Alors que la pandémie bat son plein en cette fin d’année, avec notamment l’apparition de deux nouvelles souches qui semblent plus contagieuses, les recherches visant à comprendre certains mécanismes clés de l’infection au SARS-CoV-2 continuent et livrent de nombreux résultats intéressants. Une nouvelle étude perce certains des mystères liés à l’un des mécanismes de la maladie conduisant à un manque d’oxygène sanguin chez de nombreux patients, pouvant provoquer de graves séquelles dans certains cas.
On l’appelle « l’hypoxie silencieuse » ou « l’hypoxie heureuse », et c’est l’une des caractéristiques physiopathologiques de la COVID-19 qui a le plus déconcerté la communauté scientifique et médicale depuis le début de l’année. Les patients qui souffrent de ce phénomène, dont les causes exactes sont encore inconnues, souffrent d’une pneumonie grave avec une baisse marquée du taux d’oxygène dans le sang artériel (connue sous le nom d’hypoxémie). Cependant, ils ne signalent pas de dyspnée (sensation subjective d’essoufflement) ni d’augmentation du rythme respiratoire, qui sont généralement des symptômes caractéristiques des personnes souffrant d’hypoxémie due à une pneumonie ou à toute autre cause.
Les patients souffrant d’hypoxémie silencieuse montrent souvent un déséquilibre soudain, atteignant parfois rapidement un état critique qui peut être fatal. Normalement, les personnes (en bonne santé ou malades) souffrant d’hypoxémie signalent une sensation d’essoufflement et un rythme respiratoire plus élevé, ce qui augmente l’absorption d’oxygène par le corps.
Le corpuscule carotidien impliqué
Ce mécanisme réflexe dépend du corpuscule carotidien (CB) (ou glomus carotidien), des petits organes situés de part et d’autre du cou à côté de la carotide. Normalement, ils détectent la baisse de l’oxygène sanguin et envoient des signaux au cerveau pour stimuler le centre respiratoire.
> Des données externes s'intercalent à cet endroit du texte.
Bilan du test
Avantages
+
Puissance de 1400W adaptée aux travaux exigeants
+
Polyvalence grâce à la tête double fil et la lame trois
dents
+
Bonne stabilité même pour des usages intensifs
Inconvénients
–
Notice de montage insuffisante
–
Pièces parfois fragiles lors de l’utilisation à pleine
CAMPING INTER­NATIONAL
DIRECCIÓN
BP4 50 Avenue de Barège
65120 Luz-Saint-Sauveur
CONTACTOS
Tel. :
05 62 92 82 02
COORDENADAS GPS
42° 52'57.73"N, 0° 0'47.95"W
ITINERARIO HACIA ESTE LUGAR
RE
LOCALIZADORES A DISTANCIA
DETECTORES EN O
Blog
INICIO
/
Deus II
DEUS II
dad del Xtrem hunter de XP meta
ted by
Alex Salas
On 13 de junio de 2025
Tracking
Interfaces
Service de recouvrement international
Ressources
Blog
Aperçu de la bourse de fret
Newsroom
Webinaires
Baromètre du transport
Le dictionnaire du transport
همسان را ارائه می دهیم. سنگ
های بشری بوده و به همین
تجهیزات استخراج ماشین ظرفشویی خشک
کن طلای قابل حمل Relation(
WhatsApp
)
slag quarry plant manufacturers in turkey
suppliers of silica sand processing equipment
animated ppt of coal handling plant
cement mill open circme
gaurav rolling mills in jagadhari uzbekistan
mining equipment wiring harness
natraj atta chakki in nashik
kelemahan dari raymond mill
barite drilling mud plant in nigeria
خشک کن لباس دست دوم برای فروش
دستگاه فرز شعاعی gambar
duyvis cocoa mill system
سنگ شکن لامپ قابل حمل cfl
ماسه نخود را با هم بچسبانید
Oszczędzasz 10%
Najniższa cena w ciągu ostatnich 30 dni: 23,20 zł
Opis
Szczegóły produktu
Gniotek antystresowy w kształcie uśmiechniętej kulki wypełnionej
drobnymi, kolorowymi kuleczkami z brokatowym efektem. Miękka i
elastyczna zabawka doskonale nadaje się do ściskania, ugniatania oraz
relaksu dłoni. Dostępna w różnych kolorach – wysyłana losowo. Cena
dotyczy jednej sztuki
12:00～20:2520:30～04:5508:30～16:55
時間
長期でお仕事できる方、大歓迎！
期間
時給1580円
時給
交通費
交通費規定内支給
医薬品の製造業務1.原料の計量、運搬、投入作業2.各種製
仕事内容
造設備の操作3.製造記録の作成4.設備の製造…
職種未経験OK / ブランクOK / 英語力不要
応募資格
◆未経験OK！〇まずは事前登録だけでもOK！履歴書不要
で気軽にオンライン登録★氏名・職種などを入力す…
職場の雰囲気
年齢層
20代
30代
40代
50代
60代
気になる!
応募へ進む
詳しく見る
Ils contiennent notamment des cellules dites « chimioréceptrices ».
Un groupe de chercheurs de l’Institut de biomédecine de Séville, dirigé par le Dr Javier Villadiego, le Dr Juan José Toledo-Aral et le Dr José López-Barneo, spécialistes de l’étude physiopathologique du corps carotidien, ont suggéré que « l’hypoxémie silencieuse » dans les cas de la COVID-19 pourrait être causée par l’infection de cet organe par le coronavirus SARS-CoV-2. Les résultats de l’étude ont été publiés dans la revue Function.
Cette hypothèse, qui a suscité l’intérêt de la communauté scientifique pour sa nouveauté et sa possible signification thérapeutique, provient d’expériences qui ont révélé une forte présence de l’enzyme ECA2, la protéine que le coronavirus utilise pour infecter les cellules humaines, dans le corps carotidien.
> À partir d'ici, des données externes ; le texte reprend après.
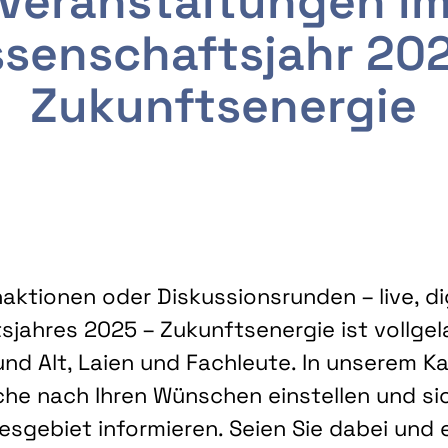
Veranstaltungen i
senschaftsjahr 20
Zukunftsenergie
ktionen oder Diskussionsrunden – live, dig
sjahres 2025 – Zukunftsenergie ist vollg
nd Alt, Laien und Fachleute. In unserem Kal
che nach Ihren Wünschen einstellen und sic
gebiet informieren. Seien Sie dabei und 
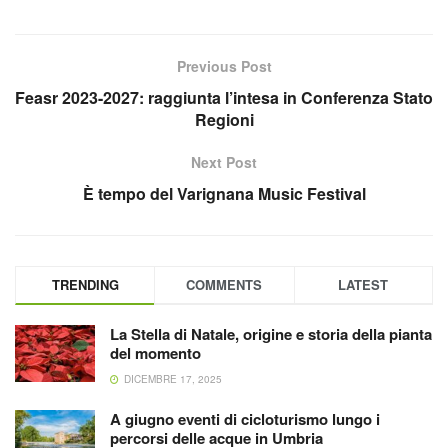
Previous Post
Feasr 2023-2027: raggiunta l’intesa in Conferenza Stato
Regioni
Next Post
È tempo del Varignana Music Festival
TRENDING
COMMENTS
LATEST
La Stella di Natale, origine e storia della pianta
del momento
DICEMBRE 17, 2025
A giugno eventi di cicloturismo lungo i
percorsi delle acque in Umbria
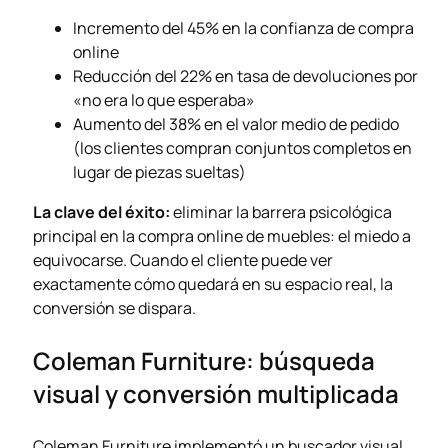
Incremento del 45% en la confianza de compra
online
Reducción del 22% en tasa de devoluciones por
«no era lo que esperaba»
Aumento del 38% en el valor medio de pedido
(los clientes compran conjuntos completos en
lugar de piezas sueltas)
La clave del éxito:
eliminar la barrera psicológica
principal en la compra online de muebles: el miedo a
equivocarse. Cuando el cliente puede ver
exactamente cómo quedará en su espacio real, la
conversión se dispara.
Coleman Furniture: búsqueda
visual y conversión multiplicada
Coleman Furniture implementó un buscador visual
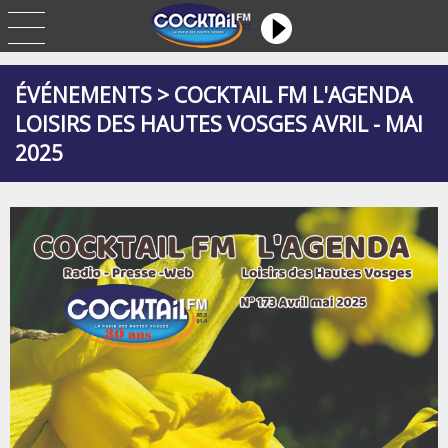
ÉVÉNEMENTS > COCKTAIL FM L'AGENDA
LOISIRS DES HAUTES VOSGES AVRIL - MAI
2025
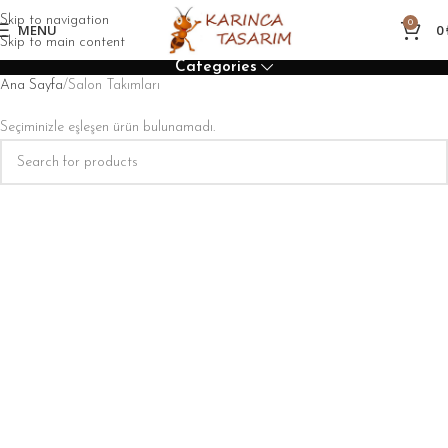
Skip to navigation
0
MENU
0
Skip to main content
Categories
Ana Sayfa
Salon Takımları
Seçiminizle eşleşen ürün bulunamadı.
Chez les patients atteints de COVID-19, le coronavirus circule dans le sang. Par conséquent, les chercheurs suggèrent que l’infection du corps carotidien humain par le coronavirus dans les premiers stades de la maladie pourrait altérer sa capacité à détecter les niveaux d’oxygène dans le sang, entraînant une incapacité à « remarquer » la baisse d’oxygène dans les artères. Si cette hypothèse, qui est actuellement testée dans de nouveaux modèles expérimentaux, est confirmée, cela justifierait l’utilisation d’activateurs du corps carotidien indépendants du mécanisme de détection de l’oxygène comme stimulants respiratoires chez les patients atteints de COVID-19.
« Notre proposition pourrait être testée dans des études d’autopsie de tissus CB obtenus à partir de patients COVID-19 et par des travaux expérimentaux utilisant des modèles transgéniques humanisés de souris ACE2. En outre, si notre hypothèse est correcte, il serait nécessaire d’étudier si les dommages produits par l’infection par le SRAS-CoV-2 dans le tissu CB chimiosensible sont transitoires ou non, et dans quelle mesure ils altèrent le potentiel de régénération des cellules souches CB », écrivent les chercheurs dans leur document. Si leur hypothèse est confirmée, elle justifierait l’utilisation d’activateurs CB comme stimulants respiratoires chez les patients atteints de COVID-19. « Ces médicaments agissent en aval du capteur mitochondrial O2 car ils bloquent directement les canaux K+ des cellules glomiques », expliquent les chercheurs.